## Exercise
The lines below starting at the line containing "M 123,58 L 163,1" and ending at the line containing "M 1628,401 C" are to be repeated exactly, with both ends kept and nothing else added.

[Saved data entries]
--- START ---

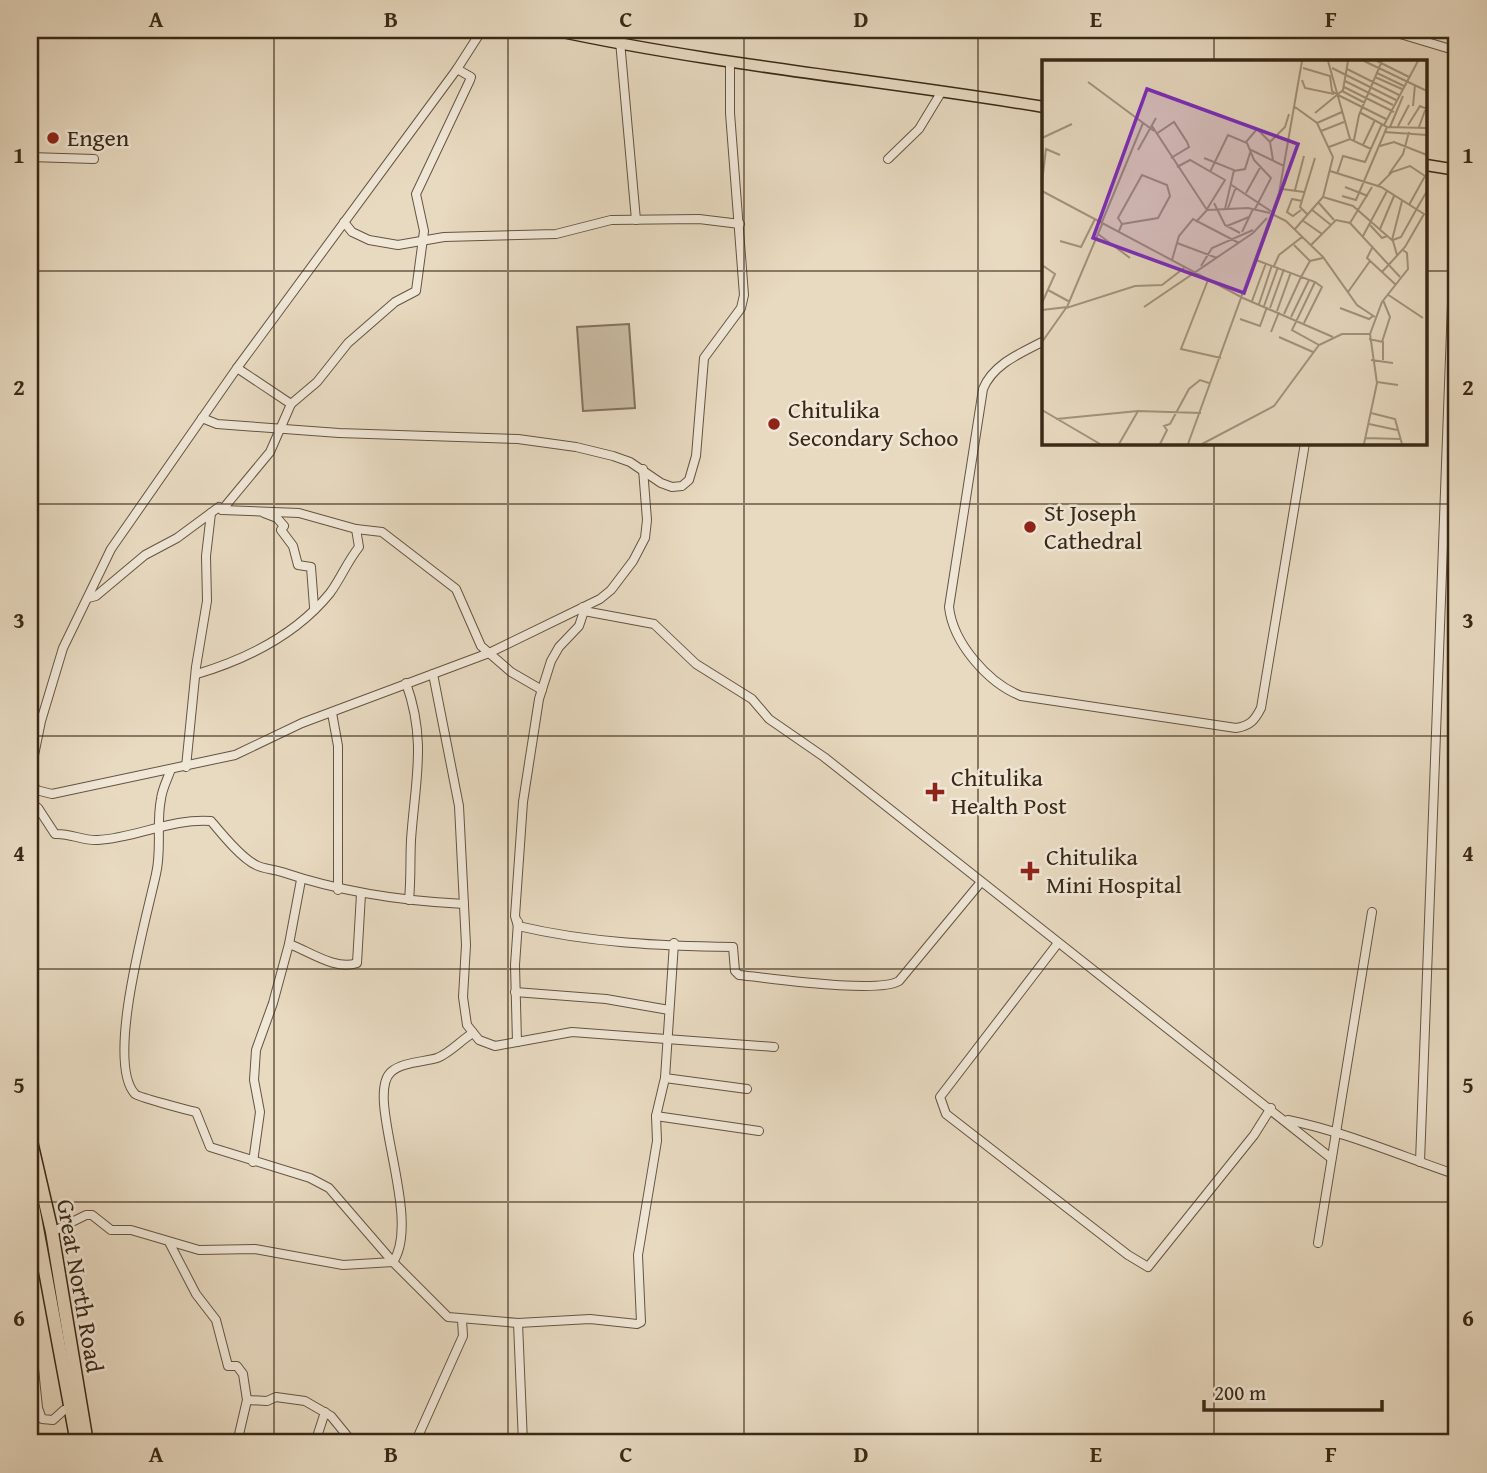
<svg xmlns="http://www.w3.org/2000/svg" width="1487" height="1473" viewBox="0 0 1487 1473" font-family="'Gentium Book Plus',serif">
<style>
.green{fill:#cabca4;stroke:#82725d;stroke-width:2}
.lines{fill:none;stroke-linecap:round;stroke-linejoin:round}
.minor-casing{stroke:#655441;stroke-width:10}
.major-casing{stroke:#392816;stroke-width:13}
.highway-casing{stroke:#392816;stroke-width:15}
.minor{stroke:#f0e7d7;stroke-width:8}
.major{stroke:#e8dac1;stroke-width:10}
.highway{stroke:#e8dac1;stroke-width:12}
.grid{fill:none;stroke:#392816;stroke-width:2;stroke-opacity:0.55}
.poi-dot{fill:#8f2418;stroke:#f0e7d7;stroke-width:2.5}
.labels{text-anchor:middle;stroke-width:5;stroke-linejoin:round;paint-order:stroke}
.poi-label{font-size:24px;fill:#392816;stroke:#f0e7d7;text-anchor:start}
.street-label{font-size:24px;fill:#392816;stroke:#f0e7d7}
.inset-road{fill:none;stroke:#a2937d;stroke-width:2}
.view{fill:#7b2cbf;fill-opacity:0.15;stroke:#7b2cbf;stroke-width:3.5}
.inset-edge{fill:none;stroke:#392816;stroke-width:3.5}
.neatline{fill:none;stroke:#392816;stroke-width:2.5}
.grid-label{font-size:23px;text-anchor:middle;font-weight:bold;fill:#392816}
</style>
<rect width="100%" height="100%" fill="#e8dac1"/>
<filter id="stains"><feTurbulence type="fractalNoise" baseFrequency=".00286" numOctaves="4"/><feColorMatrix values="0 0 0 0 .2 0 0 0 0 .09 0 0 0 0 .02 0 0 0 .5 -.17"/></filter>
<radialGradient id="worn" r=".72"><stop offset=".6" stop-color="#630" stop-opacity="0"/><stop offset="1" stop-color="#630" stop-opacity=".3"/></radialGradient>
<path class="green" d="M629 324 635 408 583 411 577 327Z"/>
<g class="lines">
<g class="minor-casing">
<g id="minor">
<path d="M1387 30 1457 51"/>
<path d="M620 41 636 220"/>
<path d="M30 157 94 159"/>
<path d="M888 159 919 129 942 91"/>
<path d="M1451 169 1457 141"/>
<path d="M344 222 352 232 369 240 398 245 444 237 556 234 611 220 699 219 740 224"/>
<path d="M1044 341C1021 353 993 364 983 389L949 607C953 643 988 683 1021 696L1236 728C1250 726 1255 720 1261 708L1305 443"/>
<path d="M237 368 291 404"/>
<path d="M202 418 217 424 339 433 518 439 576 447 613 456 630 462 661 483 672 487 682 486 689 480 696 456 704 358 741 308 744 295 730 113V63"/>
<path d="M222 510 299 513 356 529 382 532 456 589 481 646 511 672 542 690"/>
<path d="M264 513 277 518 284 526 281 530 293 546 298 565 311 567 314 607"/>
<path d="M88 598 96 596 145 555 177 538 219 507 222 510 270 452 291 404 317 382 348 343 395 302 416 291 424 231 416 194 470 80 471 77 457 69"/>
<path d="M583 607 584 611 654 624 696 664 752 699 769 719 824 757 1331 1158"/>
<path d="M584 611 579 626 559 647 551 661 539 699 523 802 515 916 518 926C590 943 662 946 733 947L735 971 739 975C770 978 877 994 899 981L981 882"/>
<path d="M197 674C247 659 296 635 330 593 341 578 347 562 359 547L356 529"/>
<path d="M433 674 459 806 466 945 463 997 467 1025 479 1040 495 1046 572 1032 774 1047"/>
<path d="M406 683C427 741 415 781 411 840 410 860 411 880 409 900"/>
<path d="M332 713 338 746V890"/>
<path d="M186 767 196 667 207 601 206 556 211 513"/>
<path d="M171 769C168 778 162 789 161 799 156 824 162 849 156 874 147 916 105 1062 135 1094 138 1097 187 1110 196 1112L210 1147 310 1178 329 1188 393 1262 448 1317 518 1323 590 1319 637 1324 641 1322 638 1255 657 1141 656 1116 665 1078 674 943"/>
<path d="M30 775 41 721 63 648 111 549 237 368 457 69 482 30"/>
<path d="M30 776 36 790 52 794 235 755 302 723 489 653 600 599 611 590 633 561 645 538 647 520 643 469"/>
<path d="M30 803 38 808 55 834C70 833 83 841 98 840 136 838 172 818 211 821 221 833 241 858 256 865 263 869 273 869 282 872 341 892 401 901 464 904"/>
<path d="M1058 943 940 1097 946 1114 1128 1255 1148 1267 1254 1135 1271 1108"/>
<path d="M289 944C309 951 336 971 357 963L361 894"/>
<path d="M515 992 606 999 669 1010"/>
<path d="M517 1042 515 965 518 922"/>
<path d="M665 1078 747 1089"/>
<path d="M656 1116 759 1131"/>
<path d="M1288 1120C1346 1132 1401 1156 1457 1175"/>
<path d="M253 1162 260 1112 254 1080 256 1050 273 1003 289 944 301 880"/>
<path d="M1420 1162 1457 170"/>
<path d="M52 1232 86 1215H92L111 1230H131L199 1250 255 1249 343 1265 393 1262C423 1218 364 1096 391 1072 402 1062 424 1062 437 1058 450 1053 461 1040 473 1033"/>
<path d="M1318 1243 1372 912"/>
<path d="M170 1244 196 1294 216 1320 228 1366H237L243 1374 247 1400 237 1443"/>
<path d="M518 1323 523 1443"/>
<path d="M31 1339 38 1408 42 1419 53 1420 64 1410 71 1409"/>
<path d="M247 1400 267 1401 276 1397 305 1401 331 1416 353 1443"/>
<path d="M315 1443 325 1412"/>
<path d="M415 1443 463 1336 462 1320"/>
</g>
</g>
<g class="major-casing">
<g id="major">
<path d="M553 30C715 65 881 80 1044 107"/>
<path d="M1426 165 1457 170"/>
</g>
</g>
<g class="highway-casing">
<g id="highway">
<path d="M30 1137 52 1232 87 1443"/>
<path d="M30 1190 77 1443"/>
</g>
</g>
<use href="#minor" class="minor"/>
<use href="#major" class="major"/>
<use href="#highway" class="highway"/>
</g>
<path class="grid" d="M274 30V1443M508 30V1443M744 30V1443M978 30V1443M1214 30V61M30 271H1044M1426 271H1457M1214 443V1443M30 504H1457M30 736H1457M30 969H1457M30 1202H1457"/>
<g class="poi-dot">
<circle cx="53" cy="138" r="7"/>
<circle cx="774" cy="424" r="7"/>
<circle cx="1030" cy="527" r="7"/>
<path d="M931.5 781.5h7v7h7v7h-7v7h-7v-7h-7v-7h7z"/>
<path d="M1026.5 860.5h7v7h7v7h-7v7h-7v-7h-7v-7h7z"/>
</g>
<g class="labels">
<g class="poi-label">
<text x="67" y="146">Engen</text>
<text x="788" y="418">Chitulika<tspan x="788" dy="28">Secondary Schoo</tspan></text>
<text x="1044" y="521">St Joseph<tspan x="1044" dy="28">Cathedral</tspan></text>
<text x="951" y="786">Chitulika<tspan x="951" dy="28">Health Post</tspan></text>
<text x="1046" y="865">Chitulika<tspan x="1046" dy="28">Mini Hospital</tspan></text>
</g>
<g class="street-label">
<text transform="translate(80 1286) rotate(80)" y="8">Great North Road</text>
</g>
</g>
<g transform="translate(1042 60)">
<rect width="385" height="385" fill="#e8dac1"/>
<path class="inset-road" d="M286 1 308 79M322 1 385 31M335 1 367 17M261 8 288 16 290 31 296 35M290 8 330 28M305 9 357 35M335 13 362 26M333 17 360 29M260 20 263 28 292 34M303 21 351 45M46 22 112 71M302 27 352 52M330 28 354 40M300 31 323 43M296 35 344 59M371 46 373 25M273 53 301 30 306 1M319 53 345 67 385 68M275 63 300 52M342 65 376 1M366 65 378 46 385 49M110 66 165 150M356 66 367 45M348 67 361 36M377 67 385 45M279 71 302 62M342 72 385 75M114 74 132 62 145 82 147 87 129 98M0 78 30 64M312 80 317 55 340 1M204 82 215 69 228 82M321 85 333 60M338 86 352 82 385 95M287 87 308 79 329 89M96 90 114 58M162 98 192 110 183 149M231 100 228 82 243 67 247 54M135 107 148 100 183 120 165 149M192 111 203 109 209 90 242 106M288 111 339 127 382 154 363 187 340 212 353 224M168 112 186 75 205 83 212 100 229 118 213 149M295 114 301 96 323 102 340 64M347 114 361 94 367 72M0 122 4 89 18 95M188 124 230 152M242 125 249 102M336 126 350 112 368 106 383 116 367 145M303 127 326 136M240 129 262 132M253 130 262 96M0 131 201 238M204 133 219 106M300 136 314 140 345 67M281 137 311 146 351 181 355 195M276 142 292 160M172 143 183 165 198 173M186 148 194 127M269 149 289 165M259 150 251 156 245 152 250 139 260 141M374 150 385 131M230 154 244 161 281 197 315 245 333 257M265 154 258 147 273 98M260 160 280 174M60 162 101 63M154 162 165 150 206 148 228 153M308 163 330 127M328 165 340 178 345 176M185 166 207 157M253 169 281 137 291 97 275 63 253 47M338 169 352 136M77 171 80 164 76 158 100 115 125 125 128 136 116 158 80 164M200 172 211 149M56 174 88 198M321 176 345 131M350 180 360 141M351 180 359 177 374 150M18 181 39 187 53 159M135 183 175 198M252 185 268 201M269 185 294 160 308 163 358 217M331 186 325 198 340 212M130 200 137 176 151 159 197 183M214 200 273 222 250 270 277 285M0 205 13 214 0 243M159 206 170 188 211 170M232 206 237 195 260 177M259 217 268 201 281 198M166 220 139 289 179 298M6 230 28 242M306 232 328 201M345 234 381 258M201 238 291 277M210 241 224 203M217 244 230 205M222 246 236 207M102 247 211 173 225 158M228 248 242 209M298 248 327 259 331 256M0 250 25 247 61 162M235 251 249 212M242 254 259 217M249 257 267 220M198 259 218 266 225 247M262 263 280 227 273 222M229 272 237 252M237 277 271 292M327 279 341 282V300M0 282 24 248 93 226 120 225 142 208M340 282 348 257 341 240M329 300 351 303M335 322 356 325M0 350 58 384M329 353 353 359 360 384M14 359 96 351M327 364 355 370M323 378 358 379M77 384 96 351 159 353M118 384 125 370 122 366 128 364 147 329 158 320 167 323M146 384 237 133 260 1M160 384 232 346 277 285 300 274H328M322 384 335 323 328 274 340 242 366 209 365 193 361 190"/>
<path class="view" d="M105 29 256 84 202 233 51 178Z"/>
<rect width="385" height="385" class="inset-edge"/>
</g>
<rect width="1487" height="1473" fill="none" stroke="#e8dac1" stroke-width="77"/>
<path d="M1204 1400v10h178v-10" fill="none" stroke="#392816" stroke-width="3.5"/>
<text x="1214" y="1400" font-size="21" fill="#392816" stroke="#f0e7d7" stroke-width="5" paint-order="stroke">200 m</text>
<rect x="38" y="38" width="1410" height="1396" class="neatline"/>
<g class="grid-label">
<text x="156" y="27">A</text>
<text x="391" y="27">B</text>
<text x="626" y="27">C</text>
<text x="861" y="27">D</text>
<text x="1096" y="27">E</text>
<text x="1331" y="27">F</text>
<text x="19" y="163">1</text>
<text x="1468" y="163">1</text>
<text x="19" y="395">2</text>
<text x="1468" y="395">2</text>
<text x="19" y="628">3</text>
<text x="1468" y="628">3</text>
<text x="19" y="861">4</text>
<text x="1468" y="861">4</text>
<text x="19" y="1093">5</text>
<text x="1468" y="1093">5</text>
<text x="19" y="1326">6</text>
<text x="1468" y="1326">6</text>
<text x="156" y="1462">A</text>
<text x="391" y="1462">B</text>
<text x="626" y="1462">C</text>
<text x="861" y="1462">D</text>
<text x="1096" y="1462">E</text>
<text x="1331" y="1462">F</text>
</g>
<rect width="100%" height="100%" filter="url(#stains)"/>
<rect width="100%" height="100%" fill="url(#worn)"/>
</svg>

--- END ---
--- START ---

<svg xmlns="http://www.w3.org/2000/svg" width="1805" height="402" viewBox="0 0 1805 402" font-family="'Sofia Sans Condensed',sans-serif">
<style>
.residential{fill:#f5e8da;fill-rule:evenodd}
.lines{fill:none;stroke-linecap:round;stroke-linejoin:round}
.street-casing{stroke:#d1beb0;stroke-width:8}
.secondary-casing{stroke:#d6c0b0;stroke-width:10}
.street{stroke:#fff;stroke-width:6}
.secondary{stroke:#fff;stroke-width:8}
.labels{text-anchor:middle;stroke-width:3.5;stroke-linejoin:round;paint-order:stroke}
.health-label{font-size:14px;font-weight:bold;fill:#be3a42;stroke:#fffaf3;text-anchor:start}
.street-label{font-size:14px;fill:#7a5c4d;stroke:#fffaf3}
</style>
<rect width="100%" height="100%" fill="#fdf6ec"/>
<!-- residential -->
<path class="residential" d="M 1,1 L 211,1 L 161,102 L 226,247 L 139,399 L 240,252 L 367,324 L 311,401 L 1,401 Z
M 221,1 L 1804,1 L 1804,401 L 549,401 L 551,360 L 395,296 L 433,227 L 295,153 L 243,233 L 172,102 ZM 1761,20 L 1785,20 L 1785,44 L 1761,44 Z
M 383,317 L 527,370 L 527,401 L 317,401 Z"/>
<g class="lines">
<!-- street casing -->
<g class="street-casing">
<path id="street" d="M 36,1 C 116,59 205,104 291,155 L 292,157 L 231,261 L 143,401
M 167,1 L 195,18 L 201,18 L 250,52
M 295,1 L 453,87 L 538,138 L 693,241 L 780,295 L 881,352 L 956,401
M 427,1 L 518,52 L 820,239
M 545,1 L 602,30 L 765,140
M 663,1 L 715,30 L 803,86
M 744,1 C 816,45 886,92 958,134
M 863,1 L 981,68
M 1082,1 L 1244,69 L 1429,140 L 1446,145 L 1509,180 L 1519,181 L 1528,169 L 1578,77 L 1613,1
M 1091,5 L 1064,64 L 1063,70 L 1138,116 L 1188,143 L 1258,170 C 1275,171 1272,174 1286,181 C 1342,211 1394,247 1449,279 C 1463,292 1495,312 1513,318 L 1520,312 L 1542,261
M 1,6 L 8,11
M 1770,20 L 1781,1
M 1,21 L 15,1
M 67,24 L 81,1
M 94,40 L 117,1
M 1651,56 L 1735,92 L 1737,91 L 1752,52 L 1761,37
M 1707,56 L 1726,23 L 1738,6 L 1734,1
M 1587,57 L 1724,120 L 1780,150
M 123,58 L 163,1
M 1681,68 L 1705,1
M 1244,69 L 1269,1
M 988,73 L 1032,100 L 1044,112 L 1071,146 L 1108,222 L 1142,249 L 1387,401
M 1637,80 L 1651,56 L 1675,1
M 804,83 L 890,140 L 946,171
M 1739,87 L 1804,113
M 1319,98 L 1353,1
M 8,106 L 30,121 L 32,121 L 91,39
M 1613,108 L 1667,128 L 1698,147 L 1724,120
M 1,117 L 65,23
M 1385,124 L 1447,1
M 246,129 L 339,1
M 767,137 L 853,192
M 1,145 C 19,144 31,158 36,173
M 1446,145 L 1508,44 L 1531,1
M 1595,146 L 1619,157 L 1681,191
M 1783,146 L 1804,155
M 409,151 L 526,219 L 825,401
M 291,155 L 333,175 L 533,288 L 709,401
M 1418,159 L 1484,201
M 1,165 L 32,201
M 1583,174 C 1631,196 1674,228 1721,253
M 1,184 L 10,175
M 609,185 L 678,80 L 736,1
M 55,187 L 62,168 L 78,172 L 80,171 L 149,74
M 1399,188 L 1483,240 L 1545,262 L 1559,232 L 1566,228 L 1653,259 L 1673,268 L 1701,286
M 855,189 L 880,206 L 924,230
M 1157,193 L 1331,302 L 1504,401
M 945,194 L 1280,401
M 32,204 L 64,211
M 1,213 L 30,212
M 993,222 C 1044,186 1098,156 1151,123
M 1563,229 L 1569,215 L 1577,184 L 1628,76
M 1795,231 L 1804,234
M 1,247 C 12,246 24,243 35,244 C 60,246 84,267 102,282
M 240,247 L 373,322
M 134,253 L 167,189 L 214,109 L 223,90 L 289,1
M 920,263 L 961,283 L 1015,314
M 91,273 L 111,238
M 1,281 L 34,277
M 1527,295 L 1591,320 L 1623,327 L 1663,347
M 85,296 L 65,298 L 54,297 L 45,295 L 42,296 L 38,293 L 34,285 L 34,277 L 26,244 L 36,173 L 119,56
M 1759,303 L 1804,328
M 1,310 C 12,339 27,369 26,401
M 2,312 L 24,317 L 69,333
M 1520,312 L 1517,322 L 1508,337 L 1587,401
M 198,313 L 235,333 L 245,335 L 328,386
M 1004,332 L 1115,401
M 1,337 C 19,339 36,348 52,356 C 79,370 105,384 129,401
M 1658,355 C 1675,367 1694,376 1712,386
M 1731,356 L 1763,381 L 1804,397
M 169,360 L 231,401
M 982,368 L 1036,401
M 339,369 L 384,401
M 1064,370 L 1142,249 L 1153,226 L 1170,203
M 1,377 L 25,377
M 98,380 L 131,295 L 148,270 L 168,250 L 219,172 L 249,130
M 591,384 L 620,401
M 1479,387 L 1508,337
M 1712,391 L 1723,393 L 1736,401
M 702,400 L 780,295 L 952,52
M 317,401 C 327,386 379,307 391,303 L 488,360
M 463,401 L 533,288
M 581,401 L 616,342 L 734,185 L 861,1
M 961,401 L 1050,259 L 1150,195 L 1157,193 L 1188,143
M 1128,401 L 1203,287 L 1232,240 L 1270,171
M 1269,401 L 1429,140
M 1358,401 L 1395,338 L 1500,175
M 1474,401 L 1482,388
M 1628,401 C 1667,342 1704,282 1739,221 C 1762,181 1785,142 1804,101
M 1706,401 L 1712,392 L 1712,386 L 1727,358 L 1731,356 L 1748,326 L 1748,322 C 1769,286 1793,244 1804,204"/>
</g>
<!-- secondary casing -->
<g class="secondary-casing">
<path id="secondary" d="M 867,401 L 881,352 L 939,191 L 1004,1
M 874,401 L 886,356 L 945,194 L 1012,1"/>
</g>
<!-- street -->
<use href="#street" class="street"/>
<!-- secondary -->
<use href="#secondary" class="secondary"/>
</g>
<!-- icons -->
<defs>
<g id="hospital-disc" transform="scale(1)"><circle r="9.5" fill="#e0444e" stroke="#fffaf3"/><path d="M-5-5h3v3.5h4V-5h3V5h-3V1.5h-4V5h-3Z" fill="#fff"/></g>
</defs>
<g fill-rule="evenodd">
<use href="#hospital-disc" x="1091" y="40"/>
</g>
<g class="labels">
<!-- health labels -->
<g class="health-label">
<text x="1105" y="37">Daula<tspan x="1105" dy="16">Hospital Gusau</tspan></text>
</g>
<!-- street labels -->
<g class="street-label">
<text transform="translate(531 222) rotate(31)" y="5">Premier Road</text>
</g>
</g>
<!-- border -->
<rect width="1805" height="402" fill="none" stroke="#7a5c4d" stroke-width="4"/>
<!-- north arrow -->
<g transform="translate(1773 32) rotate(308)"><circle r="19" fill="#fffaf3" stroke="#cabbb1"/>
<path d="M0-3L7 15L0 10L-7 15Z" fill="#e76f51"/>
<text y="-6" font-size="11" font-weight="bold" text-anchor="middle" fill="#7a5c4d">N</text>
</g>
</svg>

--- END ---

## Expected answer
M 123,58 L 163,1
M 1681,68 L 1705,1
M 1244,69 L 1269,1
M 988,73 L 1032,100 L 1044,112 L 1071,146 L 1108,222 L 1142,249 L 1387,401
M 1637,80 L 1651,56 L 1675,1
M 804,83 L 890,140 L 946,171
M 1739,87 L 1804,113
M 1319,98 L 1353,1
M 8,106 L 30,121 L 32,121 L 91,39
M 1613,108 L 1667,128 L 1698,147 L 1724,120
M 1,117 L 65,23
M 1385,124 L 1447,1
M 246,129 L 339,1
M 767,137 L 853,192
M 1,145 C 19,144 31,158 36,173
M 1446,145 L 1508,44 L 1531,1
M 1595,146 L 1619,157 L 1681,191
M 1783,146 L 1804,155
M 409,151 L 526,219 L 825,401
M 291,155 L 333,175 L 533,288 L 709,401
M 1418,159 L 1484,201
M 1,165 L 32,201
M 1583,174 C 1631,196 1674,228 1721,253
M 1,184 L 10,175
M 609,185 L 678,80 L 736,1
M 55,187 L 62,168 L 78,172 L 80,171 L 149,74
M 1399,188 L 1483,240 L 1545,262 L 1559,232 L 1566,228 L 1653,259 L 1673,268 L 1701,286
M 855,189 L 880,206 L 924,230
M 1157,193 L 1331,302 L 1504,401
M 945,194 L 1280,401
M 32,204 L 64,211
M 1,213 L 30,212
M 993,222 C 1044,186 1098,156 1151,123
M 1563,229 L 1569,215 L 1577,184 L 1628,76
M 1795,231 L 1804,234
M 1,247 C 12,246 24,243 35,244 C 60,246 84,267 102,282
M 240,247 L 373,322
M 134,253 L 167,189 L 214,109 L 223,90 L 289,1
M 920,263 L 961,283 L 1015,314
M 91,273 L 111,238
M 1,281 L 34,277
M 1527,295 L 1591,320 L 1623,327 L 1663,347
M 85,296 L 65,298 L 54,297 L 45,295 L 42,296 L 38,293 L 34,285 L 34,277 L 26,244 L 36,173 L 119,56
M 1759,303 L 1804,328
M 1,310 C 12,339 27,369 26,401
M 2,312 L 24,317 L 69,333
M 1520,312 L 1517,322 L 1508,337 L 1587,401
M 198,313 L 235,333 L 245,335 L 328,386
M 1004,332 L 1115,401
M 1,337 C 19,339 36,348 52,356 C 79,370 105,384 129,401
M 1658,355 C 1675,367 1694,376 1712,386
M 1731,356 L 1763,381 L 1804,397
M 169,360 L 231,401
M 982,368 L 1036,401
M 339,369 L 384,401
M 1064,370 L 1142,249 L 1153,226 L 1170,203
M 1,377 L 25,377
M 98,380 L 131,295 L 148,270 L 168,250 L 219,172 L 249,130
M 591,384 L 620,401
M 1479,387 L 1508,337
M 1712,391 L 1723,393 L 1736,401
M 702,400 L 780,295 L 952,52
M 317,401 C 327,386 379,307 391,303 L 488,360
M 463,401 L 533,288
M 581,401 L 616,342 L 734,185 L 861,1
M 961,401 L 1050,259 L 1150,195 L 1157,193 L 1188,143
M 1128,401 L 1203,287 L 1232,240 L 1270,171
M 1269,401 L 1429,140
M 1358,401 L 1395,338 L 1500,175
M 1474,401 L 1482,388
M 1628,401 C 1667,342 1704,282 1739,221 C 1762,181 1785,142 1804,101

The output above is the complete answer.